PROBLEM TO WORK ON: Transcribe each line of the material as it is, and drop any picture.

[PROVIDED INFORMATION Boundary: Start]

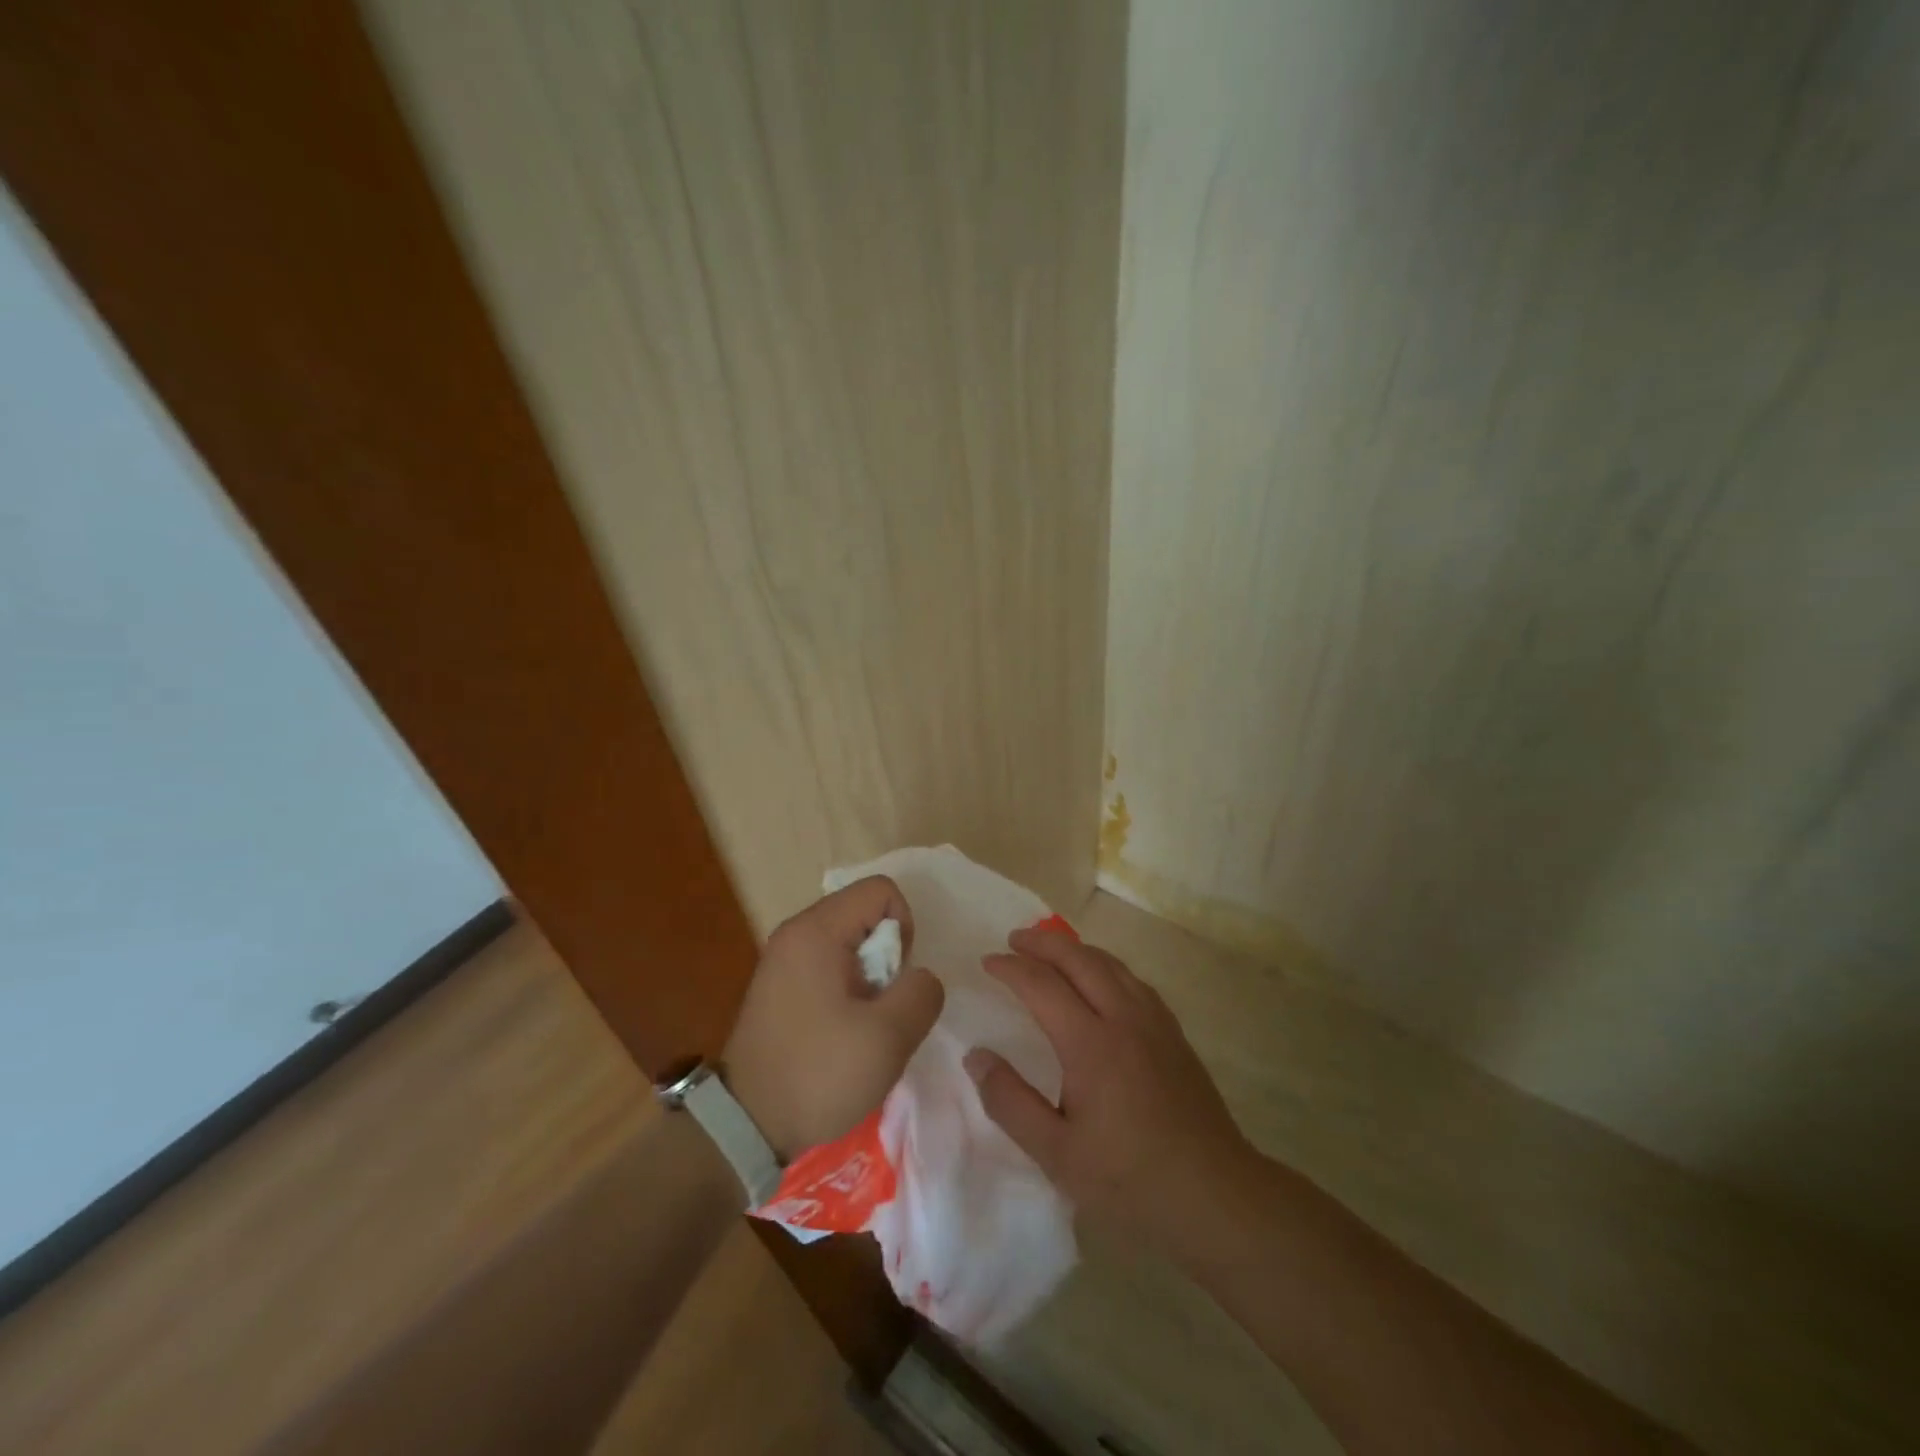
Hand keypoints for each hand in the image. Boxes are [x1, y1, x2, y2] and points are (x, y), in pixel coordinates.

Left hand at [724, 875, 944, 1158]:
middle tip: (880, 1010)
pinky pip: (829, 968)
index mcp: (816, 930)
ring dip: (870, 980)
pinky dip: (848, 992)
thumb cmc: (818, 1073)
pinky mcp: (779, 987)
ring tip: (862, 1027)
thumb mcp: (888, 1036)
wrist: (746, 1128)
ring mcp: (782, 960)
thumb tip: (919, 978)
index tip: (895, 980)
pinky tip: (842, 1035)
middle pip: (864, 915)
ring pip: (850, 945)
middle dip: (888, 958)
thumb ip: (921, 992)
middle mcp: (795, 933)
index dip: (905, 928)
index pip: (881, 891)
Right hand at [964, 927, 1254, 1263]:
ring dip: (1076, 949)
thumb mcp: (1057, 1154)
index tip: (987, 961)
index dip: (1011, 968)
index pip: (1042, 985)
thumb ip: (1011, 1102)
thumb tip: (976, 1057)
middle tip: (1014, 939)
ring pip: (1111, 964)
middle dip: (1043, 943)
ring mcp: (1155, 1023)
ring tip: (1052, 950)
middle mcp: (1124, 1018)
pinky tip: (1102, 980)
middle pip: (1080, 959)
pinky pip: (1134, 980)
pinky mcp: (1174, 1034)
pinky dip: (1106, 966)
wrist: (1216, 1195)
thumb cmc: (1130, 1179)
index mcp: (1091, 1043)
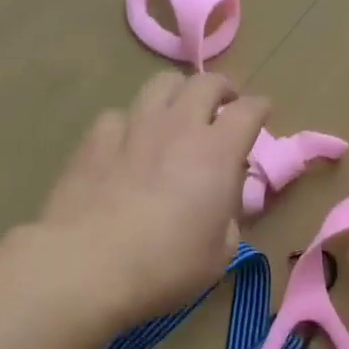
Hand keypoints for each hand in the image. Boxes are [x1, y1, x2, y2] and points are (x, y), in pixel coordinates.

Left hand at [36, 71, 270, 326]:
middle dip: (221, 89)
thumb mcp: (218, 254)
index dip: (260, 107)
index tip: (263, 113)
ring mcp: (134, 126)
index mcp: (217, 152)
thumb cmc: (164, 266)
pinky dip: (131, 124)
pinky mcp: (95, 137)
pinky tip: (127, 145)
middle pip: (206, 82)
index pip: (249, 110)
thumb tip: (223, 200)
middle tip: (223, 105)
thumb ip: (228, 217)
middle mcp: (179, 126)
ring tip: (177, 113)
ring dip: (178, 93)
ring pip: (161, 84)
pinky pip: (120, 114)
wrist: (85, 265)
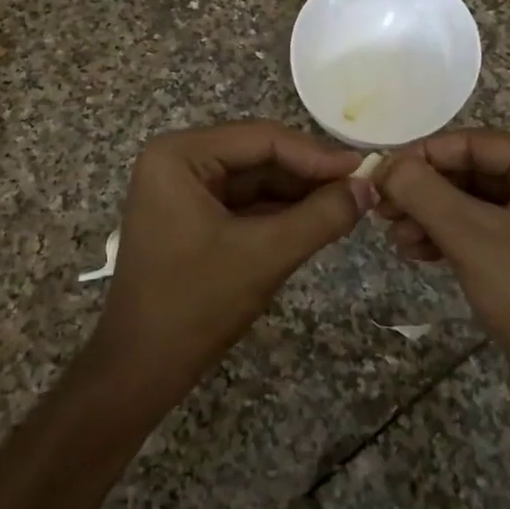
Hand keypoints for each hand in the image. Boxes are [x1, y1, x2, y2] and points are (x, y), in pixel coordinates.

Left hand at [89, 121, 371, 405]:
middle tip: (361, 185)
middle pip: (257, 156)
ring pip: (254, 180)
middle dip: (309, 174)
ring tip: (349, 202)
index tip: (364, 168)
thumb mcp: (265, 255)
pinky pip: (243, 203)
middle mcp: (177, 161)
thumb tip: (369, 187)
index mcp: (179, 155)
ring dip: (298, 193)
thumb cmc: (195, 304)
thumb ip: (321, 217)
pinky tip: (317, 218)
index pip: (261, 139)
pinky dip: (279, 212)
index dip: (316, 154)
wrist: (140, 369)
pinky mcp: (190, 217)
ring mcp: (181, 189)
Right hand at [376, 131, 509, 399]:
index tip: (380, 172)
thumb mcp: (471, 236)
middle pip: (472, 172)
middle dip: (425, 192)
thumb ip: (423, 191)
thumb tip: (383, 163)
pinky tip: (416, 251)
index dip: (423, 156)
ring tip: (396, 237)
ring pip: (472, 202)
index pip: (475, 144)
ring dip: (430, 216)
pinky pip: (482, 228)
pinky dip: (448, 236)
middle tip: (382, 208)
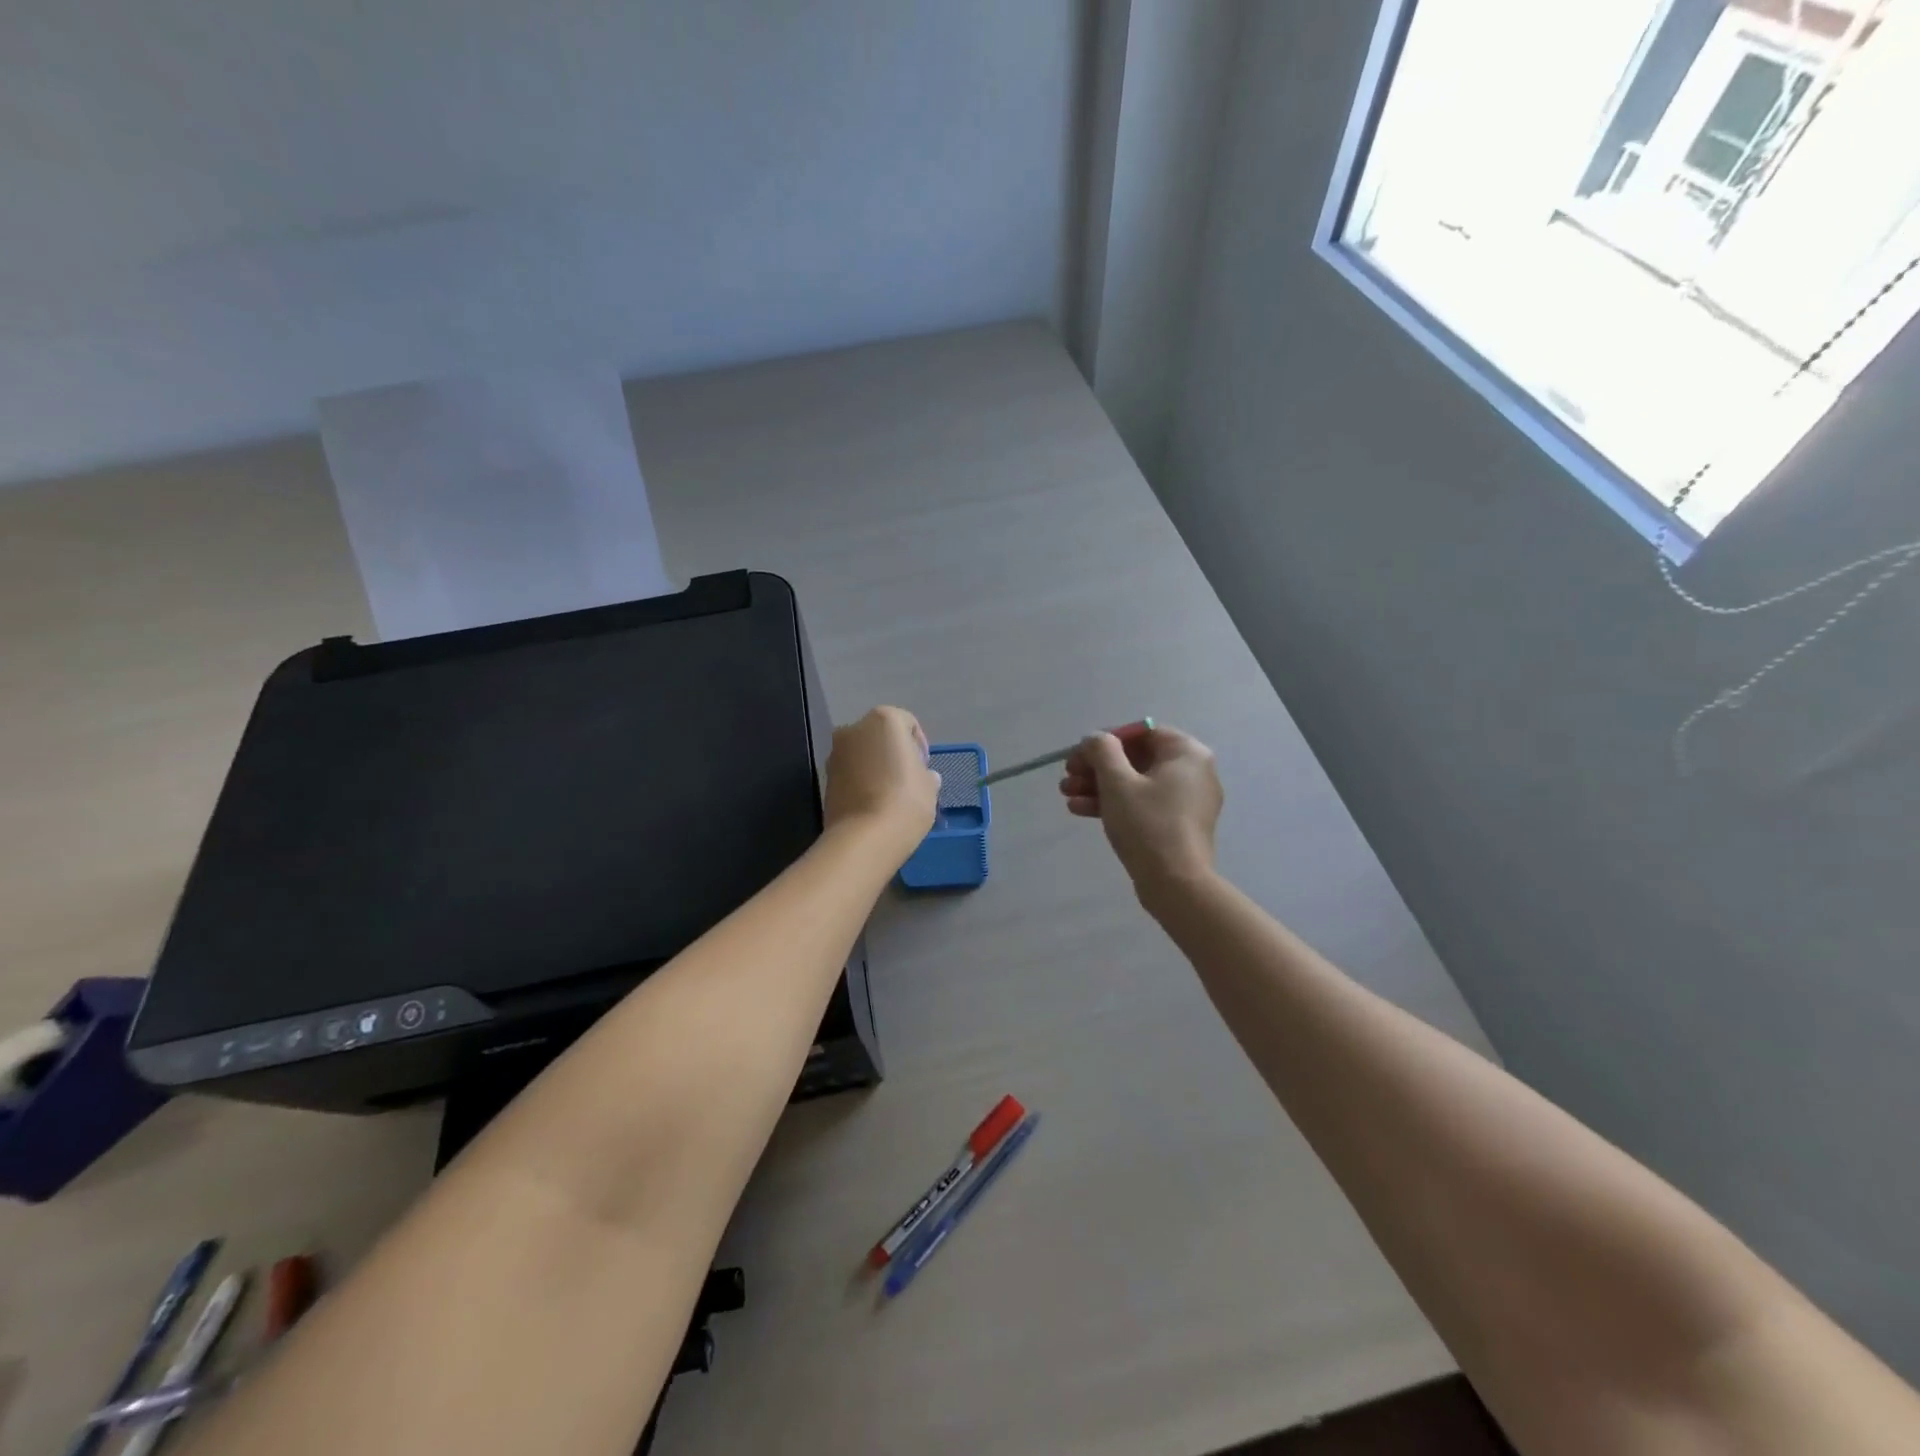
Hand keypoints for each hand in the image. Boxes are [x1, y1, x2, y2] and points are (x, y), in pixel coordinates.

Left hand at [823, 706, 940, 860]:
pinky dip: (861, 781)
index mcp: (884, 720)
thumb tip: (924, 776)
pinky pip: (850, 773)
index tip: (924, 767)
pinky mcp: (825, 778)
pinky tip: (873, 803)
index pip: (907, 723)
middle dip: (893, 752)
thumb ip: (926, 774)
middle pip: (880, 735)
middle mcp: (854, 729)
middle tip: (908, 778)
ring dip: (875, 767)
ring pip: (862, 754)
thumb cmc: (906, 800)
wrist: (865, 836)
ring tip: (890, 794)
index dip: (919, 744)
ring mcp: (835, 753)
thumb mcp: (929, 785)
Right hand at [1059, 724, 1222, 894]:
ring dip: (1099, 786)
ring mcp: (1186, 800)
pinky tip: (1081, 810)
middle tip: (1067, 775)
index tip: (1079, 754)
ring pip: (1136, 782)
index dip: (1106, 739)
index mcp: (1186, 753)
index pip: (1142, 731)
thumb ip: (1102, 750)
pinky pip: (1143, 803)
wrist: (1175, 884)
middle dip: (1097, 767)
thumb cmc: (1147, 824)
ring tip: (1066, 795)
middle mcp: (1193, 771)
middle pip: (1136, 757)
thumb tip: (1095, 739)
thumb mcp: (1117, 782)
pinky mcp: (1177, 824)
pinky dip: (1115, 804)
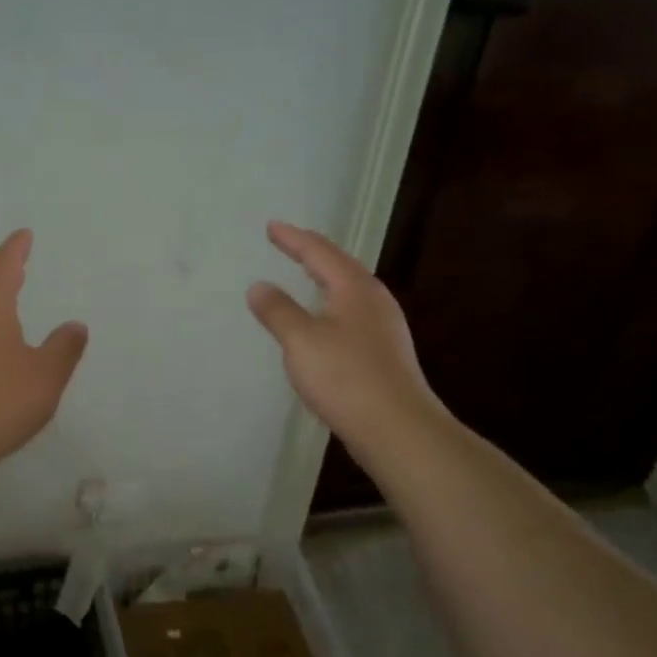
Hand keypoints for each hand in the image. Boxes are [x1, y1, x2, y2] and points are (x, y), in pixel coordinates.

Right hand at [247, 221, 444, 453]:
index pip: (320, 252)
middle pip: (340, 266)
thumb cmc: (346, 378)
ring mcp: (384, 328)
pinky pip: (351, 314)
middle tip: (288, 244)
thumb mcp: (301, 341)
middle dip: (312, 253)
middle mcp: (374, 301)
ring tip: (305, 275)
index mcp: (355, 289)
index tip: (271, 227)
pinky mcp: (384, 353)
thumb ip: (278, 311)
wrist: (397, 429)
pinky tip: (324, 322)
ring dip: (325, 279)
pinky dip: (330, 305)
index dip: (293, 239)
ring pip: (349, 291)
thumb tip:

[PROVIDED INFORMATION Boundary: End]

TASK RESULT:
Hand keypoints for each hand in the image. Boxes are [x1, y1, x2, y2] and points are (x, y), in pixel coordinates.

Left hand at [724, 875, 944, 1158]:
middle tip: (880, 1010)
pinky pip: (829, 968)
index mcp: (816, 930)
ring dip: (870, 980)
pinky dip: (848, 992)
thumb cmc: (818, 1073)
pinky mcp: (779, 987)
ring tip: (862, 1027)
thumb mcp: (888, 1036)
wrist: (746, 1128)
ring mcp: (782, 960)
thumb tip: (919, 978)
index tip: (895, 980)
pinky tip: (842, 1035)
middle pip: (864, 915)
ring pip: (850, 945)
middle dip: (888, 958)
thumb ip: (921, 992)
middle mcp: (795, 933)
index dip: (905, 928)
index pip: (881, 891)
Right hand at [964, 927, 1254, 1263]:
ring dip: (1076, 949)
thumb mcp: (1057, 1154)
index tip: (987, 961)
index dip: (1011, 968)
index pip: (1042, 985)
thumb ip: (1011, 1102)
thumb tip: (976, 1057)
middle tip: (1014, 939)
ring pip: (1111, 964)
middle dip: (1043, 943)
ring mcp: (1155, 1023)
ring tip: (1052, 950)
middle mcp: (1124, 1018)
pinky tip: (1102, 980)
middle pip: (1080, 959)
pinky pip: (1134, 980)
pinky mcp: (1174, 1034)
pinky dip: (1106, 966)
wrist: (1216, 1195)
thumb cmc: (1130, 1179)
index mcp: (1091, 1043)
Hand keypoints for each hand in the image. Boxes are [x1, y1, x2, y2] and points are (x, y), in pixel coordinates.

Left hand at [36, 71, 270, 326]:
middle dip: (221, 89)
thumb mcp: (218, 254)
index dip: (260, 107)
index tip: (263, 113)
ring mcp: (134, 126)
index mcp: (217, 152)
thumb cmc: (164, 266)
pinky dip: (131, 124)
pinky mcp: (95, 137)
pinky tip: (127, 145)
middle pip: (206, 82)
index pip: (249, 110)
thumb tip: (223, 200)
middle tip: (223, 105)
thumb ip: (228, 217)
middle mcp: (179, 126)
ring tip: (177, 113)
ring dip: (178, 93)
ring pip: (161, 84)
pinky pip: (120, 114)
wrist: (85, 265)
Hand keypoints for each hand in the image. Boxes are [x1, y1, x2, y2] and points are (x, y), in pixel coordinates.

Left hand at [89, 121, 371, 405]:
middle tip: (361, 185)
middle pip: (257, 156)
ring pip: (254, 180)
middle dip: (309, 174)
ring tip: (349, 202)
index tip: (364, 168)
thumb mcp: (265, 255)
pinky pip: (243, 203)
middle mcp: (177, 161)
thumb tip: (369, 187)
index mcp: (179, 155)
ring dip: (298, 193)
thumb cmc: (195, 304)
thumb ip: (321, 217)
pinky tip: (317, 218)
index pip: (261, 139)
pinky dip: (279, 212)
index dip: (316, 154)
wrist: (140, 369)
pinky mcp: (190, 217)
ring mcp: (181, 189)
Right hand at [376, 131, 509, 399]:
index tip: (380, 172)
thumb mcp: (471, 236)
middle pip: (472, 172)
middle dip: (425, 192)
thumb ip: (423, 191)
thumb tip: (383, 163)
pinky tip: (416, 251)
index dip: (423, 156)
ring tip: (396, 237)
ring pip: (472, 202)
index pip: (475, 144)
ring dip: (430, 216)
pinky pip: (482, 228)
pinky dip: (448, 236)
middle tip: (382, 208)
Hand keypoints for each hand in the image. Boxes are [x1, y1, x2, y2] and points are (x, y), in pixel coordinates.

Left hand at [823, 706, 940, 860]:
pinky dip: (861, 781)
index mcp: (884, 720)
thumb tip: (924, 776)
pinky pip: (850, 773)
index tip: (924, 767)
pinky mcp: (825, 778)
pinky tip: (873, 803)
index pip: (907, 723)
middle dip: (893, 752)
thumb ip: (926, 774)
middle pip: (880, 735)
middle mcp: (854, 729)
middle tip: (908, 778)
ring dip: (875, 767)
ring pip: (862, 754)
thumb cmc: (906, 800)
wrist: (865, 836)
ring tip: (890, 794)
index dip: (919, 744)
ring mcp: (835, 753)
thumb mcp: (929, 785)
Right hand at [1059, 724, 1222, 894]:
ring dip: (1099, 786)
ring mcp: (1186, 800)
pinky tip: (1081, 810)
middle tip: (1067, 775)
index tip: (1079, 754)
ring pip: (1136, 782)
index dip: (1106, 739)
index mcp: (1186, 753)
index pip: (1142, 731)
thumb ip: (1102, 750)
pinky pip: (1143, 803)
wrist: (1175, 884)
middle dip: (1097, 767)
thumb cmc: (1147, 824)
ring tip: (1066, 795)
middle mcp: (1193, 771)
middle pip: (1136, 757)
thumb tip: (1095, 739)
thumb mcp: (1117, 782)
pinky mcp: (1177, 824)
pinky dip: (1115, 804)
Hand keypoints for each hand in the image. Boxes are [x1, y1, x2, y2] and points are (x, y), in pixel coordinates.

Right hand at [247, 221, 444, 453]:
index pip: (320, 252)
middle pip: (340, 266)
thumb cmc: (346, 378)
ring mcp: (384, 328)
pinky pip: (351, 314)
middle tip: (288, 244)
thumb mcp: (301, 341)
middle dip: (312, 253)
middle mcp: (374, 301)
ring tip: (305, 275)
index mcp: (355, 289)
index tip: (271, 227)
pinky mcp: (384, 353)
thumb ip: (278, 311)
wrist: (397, 429)
pinky tip: (324, 322)
ring dip: (325, 279)
pinky dip: (330, 305)
index dip: (293, 239)
ring pip: (349, 291)
thumb tip:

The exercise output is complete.